• [Given records]
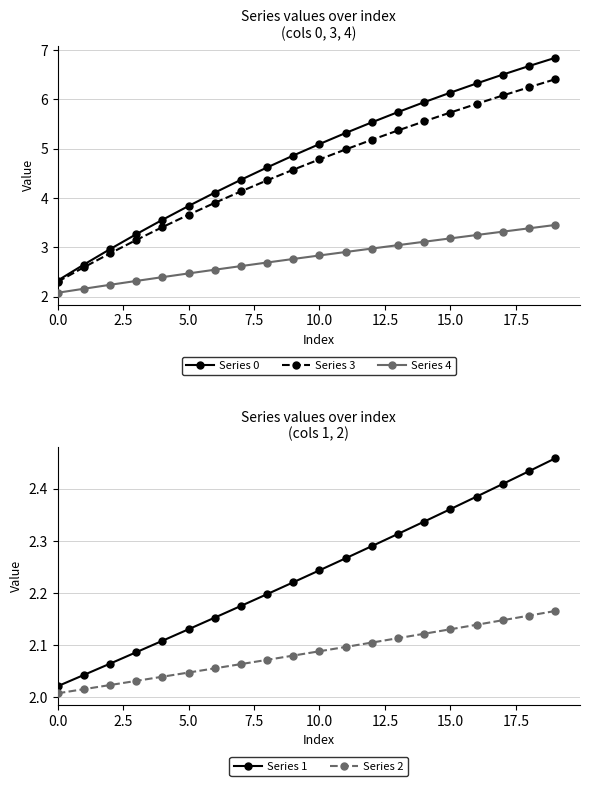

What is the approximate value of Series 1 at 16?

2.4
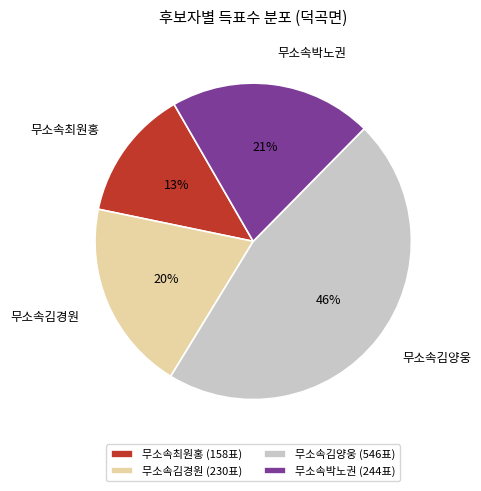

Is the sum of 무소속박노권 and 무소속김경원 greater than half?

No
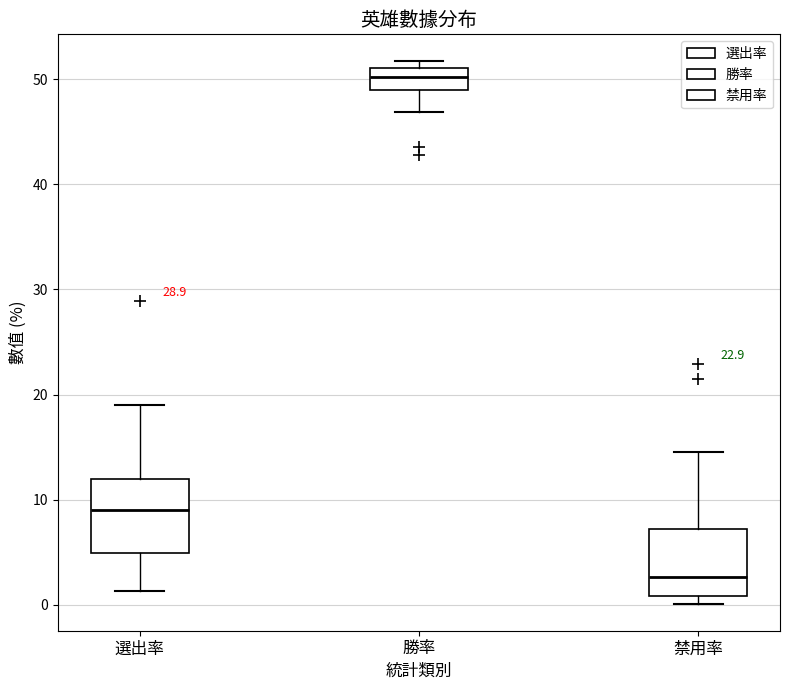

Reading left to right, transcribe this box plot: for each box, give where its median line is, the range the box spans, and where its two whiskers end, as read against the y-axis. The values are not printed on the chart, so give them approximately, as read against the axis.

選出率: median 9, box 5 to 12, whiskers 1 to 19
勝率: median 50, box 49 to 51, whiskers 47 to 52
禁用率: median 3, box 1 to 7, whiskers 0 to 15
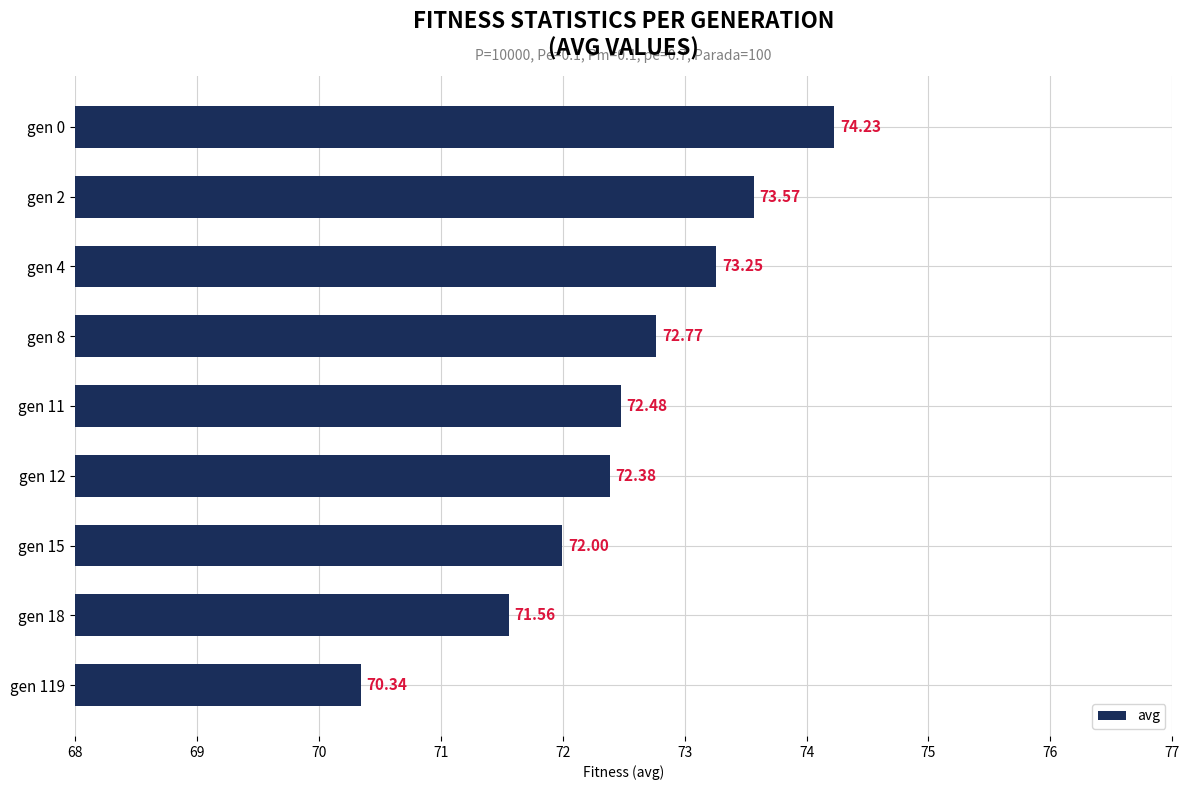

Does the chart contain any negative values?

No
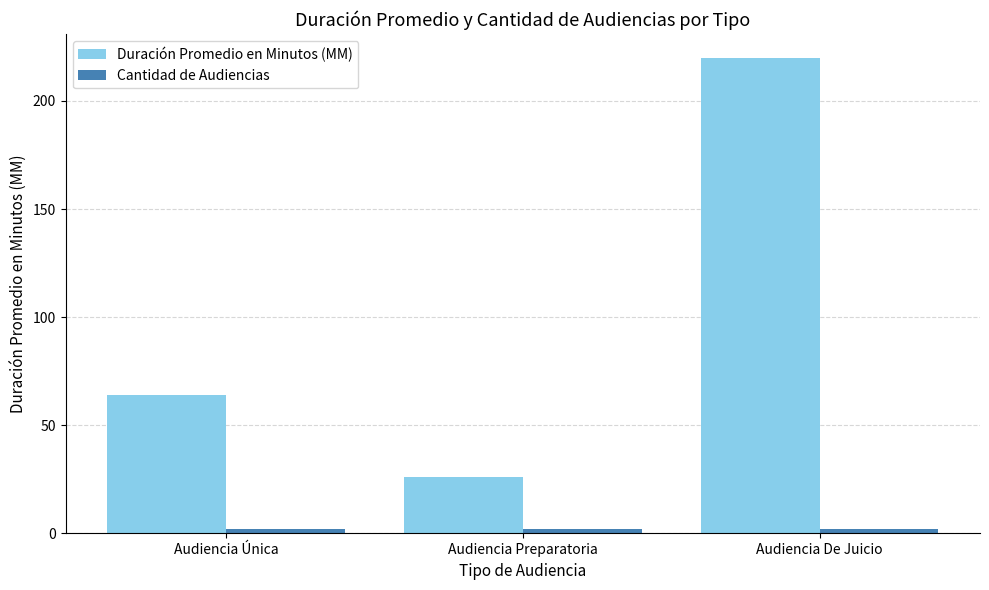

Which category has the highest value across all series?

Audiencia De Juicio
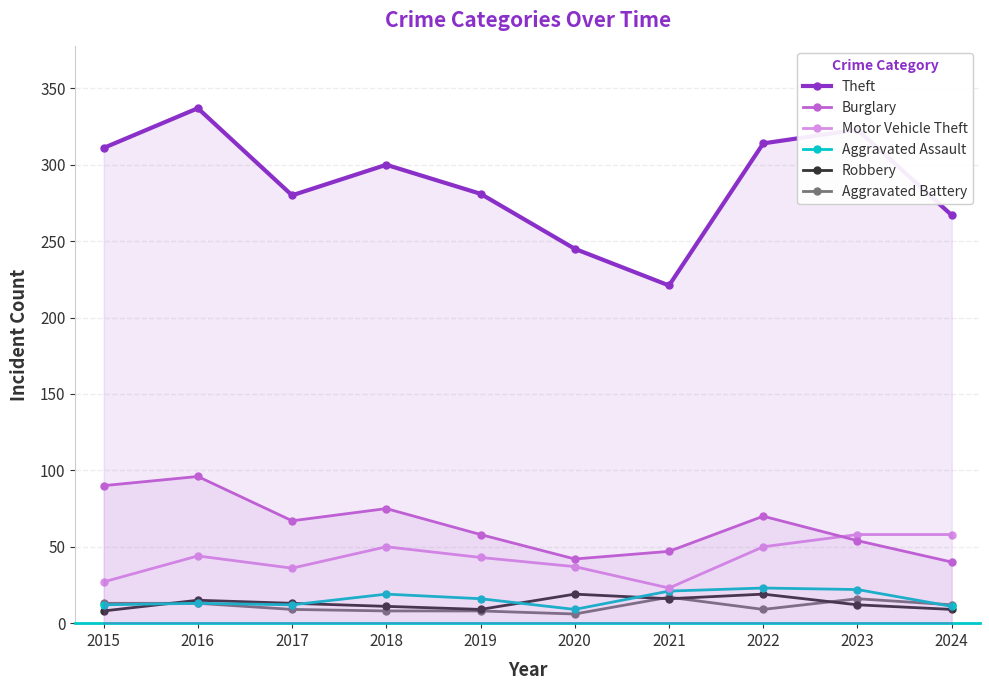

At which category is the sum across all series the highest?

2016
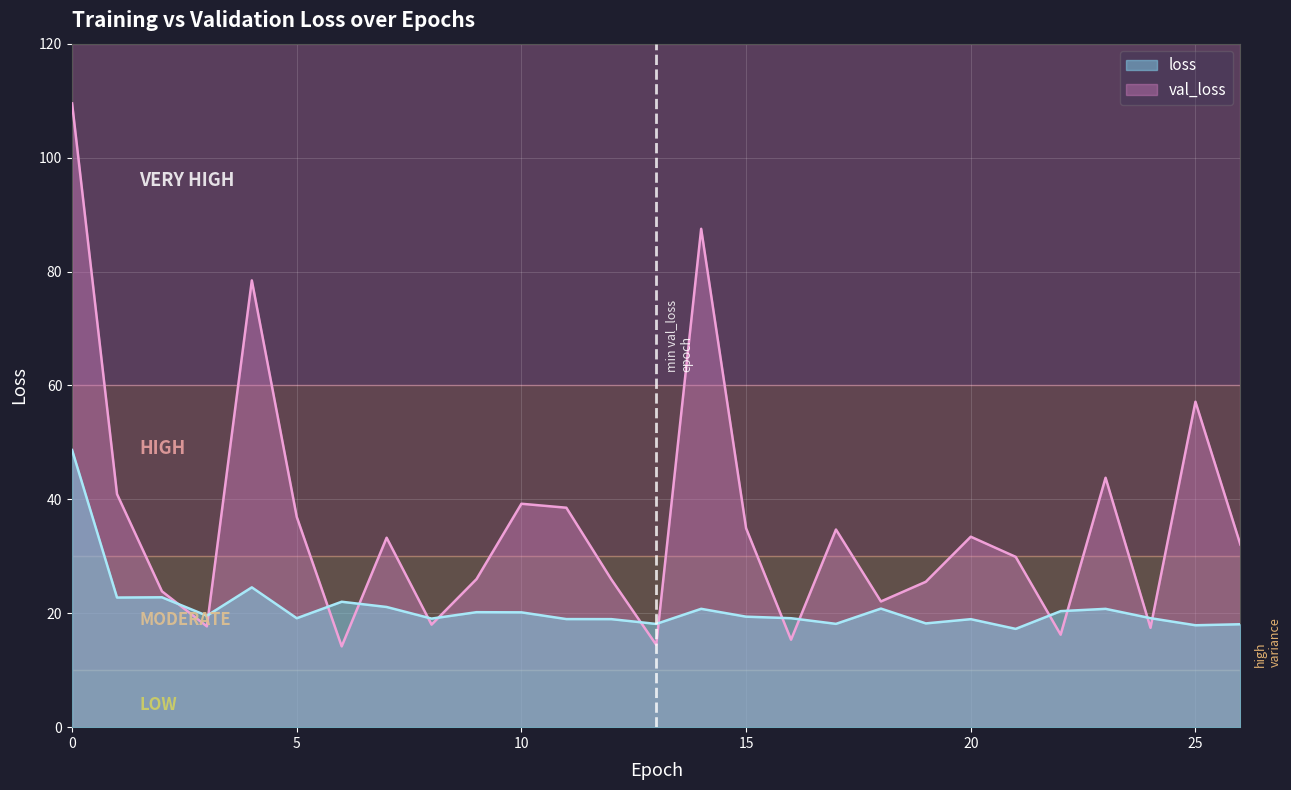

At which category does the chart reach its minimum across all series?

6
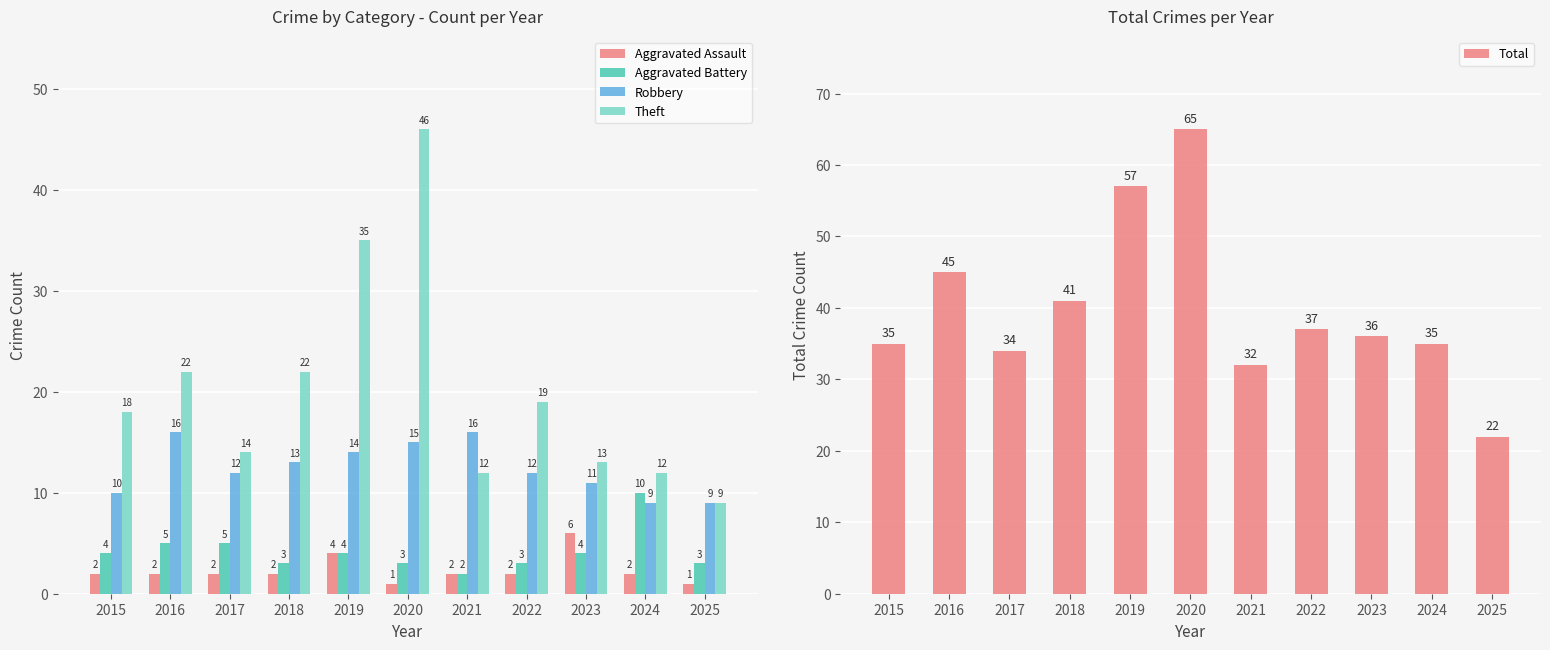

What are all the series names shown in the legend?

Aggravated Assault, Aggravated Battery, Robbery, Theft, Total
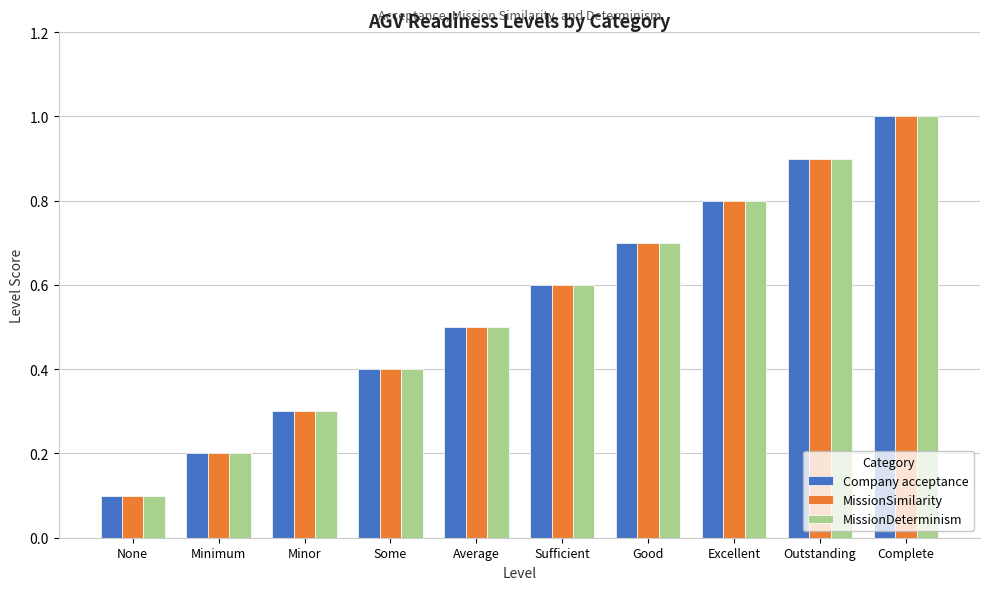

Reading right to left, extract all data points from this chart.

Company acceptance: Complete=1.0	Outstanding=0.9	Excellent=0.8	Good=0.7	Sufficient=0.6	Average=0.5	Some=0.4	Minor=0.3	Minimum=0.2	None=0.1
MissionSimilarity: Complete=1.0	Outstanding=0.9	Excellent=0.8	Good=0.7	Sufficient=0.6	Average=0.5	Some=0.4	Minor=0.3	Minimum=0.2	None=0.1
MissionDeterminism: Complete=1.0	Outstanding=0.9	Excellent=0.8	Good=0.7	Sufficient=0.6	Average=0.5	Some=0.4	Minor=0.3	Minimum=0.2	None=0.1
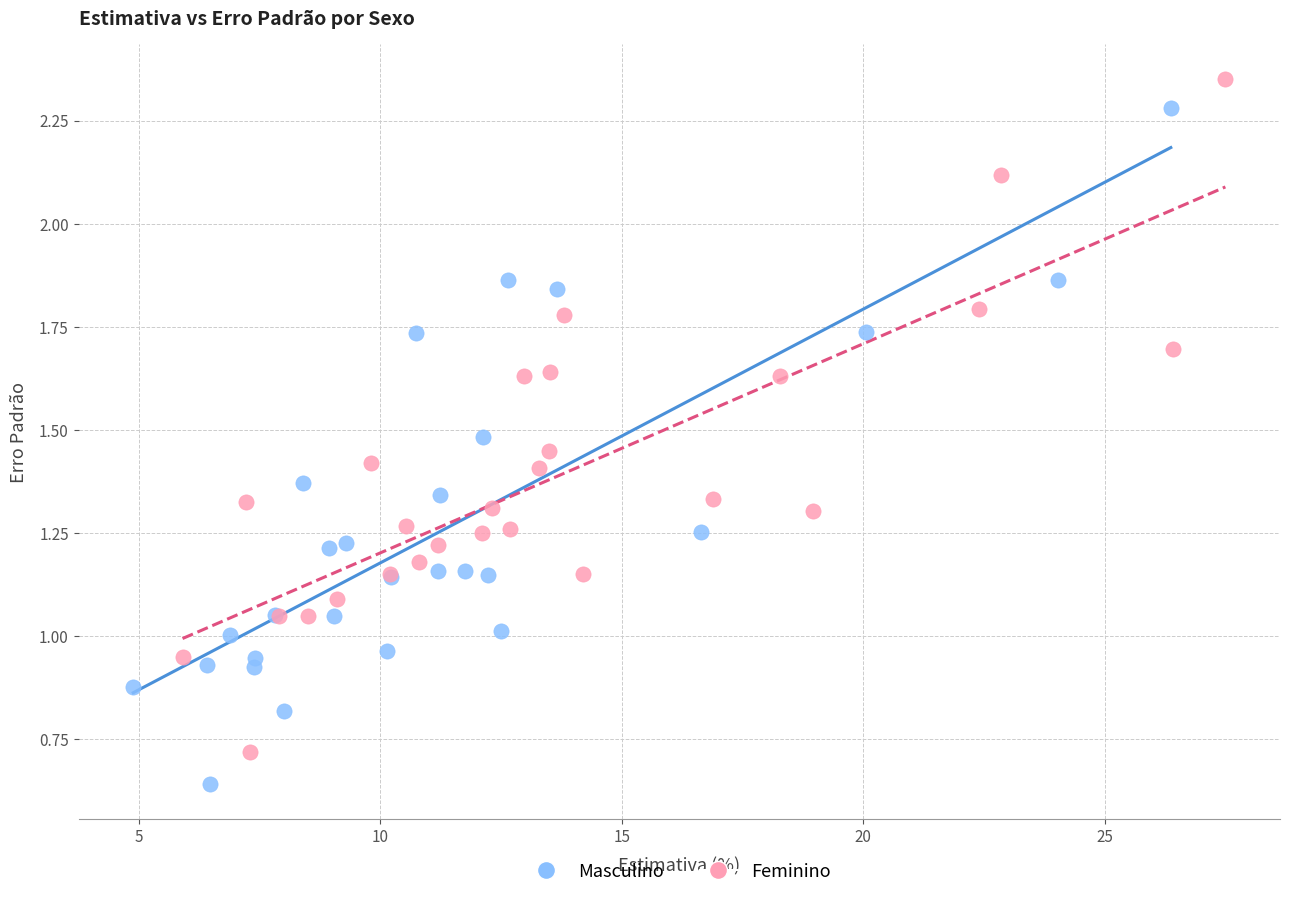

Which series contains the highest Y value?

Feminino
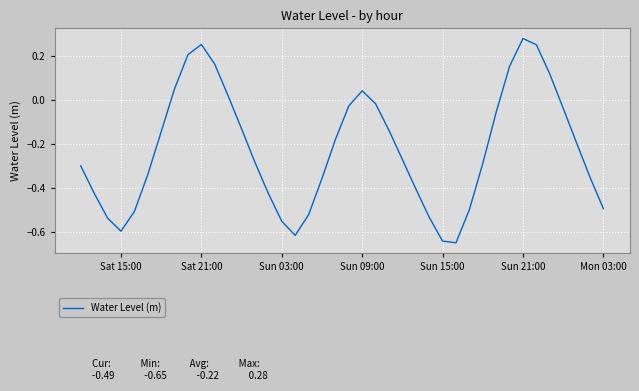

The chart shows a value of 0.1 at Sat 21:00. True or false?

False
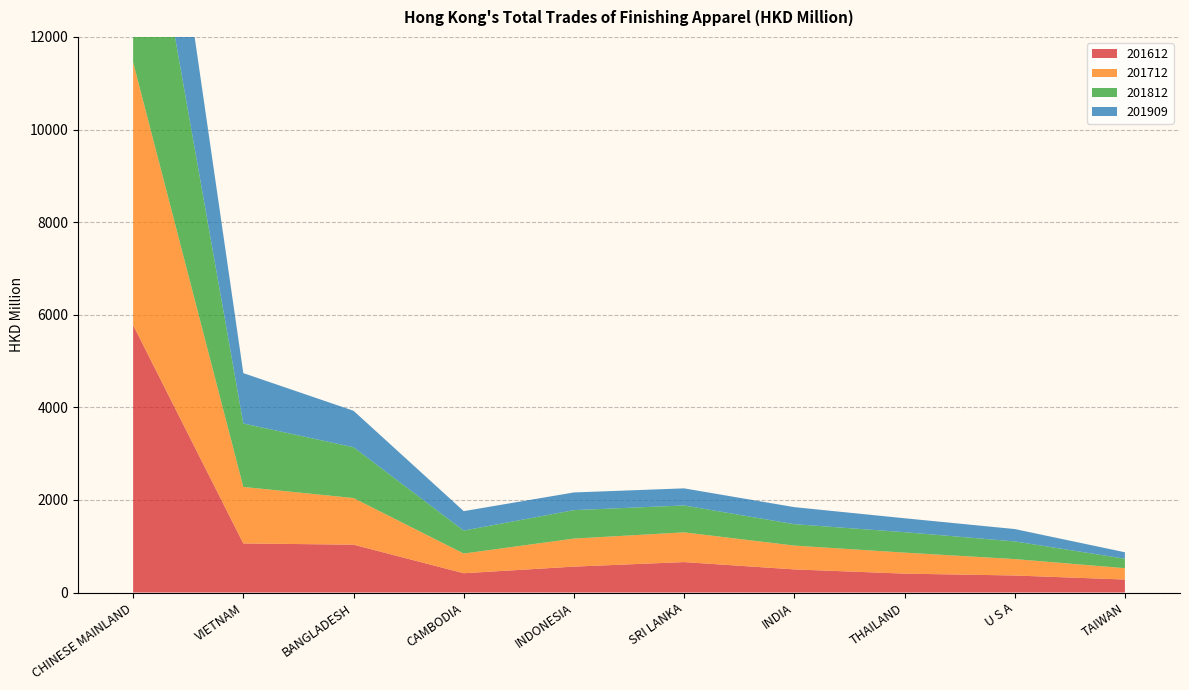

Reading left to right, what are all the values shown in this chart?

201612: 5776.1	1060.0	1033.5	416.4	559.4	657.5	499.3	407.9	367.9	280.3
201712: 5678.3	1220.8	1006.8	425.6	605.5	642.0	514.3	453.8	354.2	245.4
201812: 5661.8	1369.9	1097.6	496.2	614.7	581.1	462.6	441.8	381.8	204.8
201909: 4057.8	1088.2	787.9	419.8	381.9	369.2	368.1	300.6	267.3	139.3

• [What is required] Show every line in the records above that contains the word "right", treating uppercase and lowercase letters as different.

• [Written answer]
Reading left to right, transcribe this box plot: for each box, give where its median line is, the range the box spans, and where its two whiskers end, as read against the y-axis. The values are not printed on the chart, so give them approximately, as read against the axis.
Reading right to left, extract all data points from this chart.
Reading left to right, what are all the values shown in this chart?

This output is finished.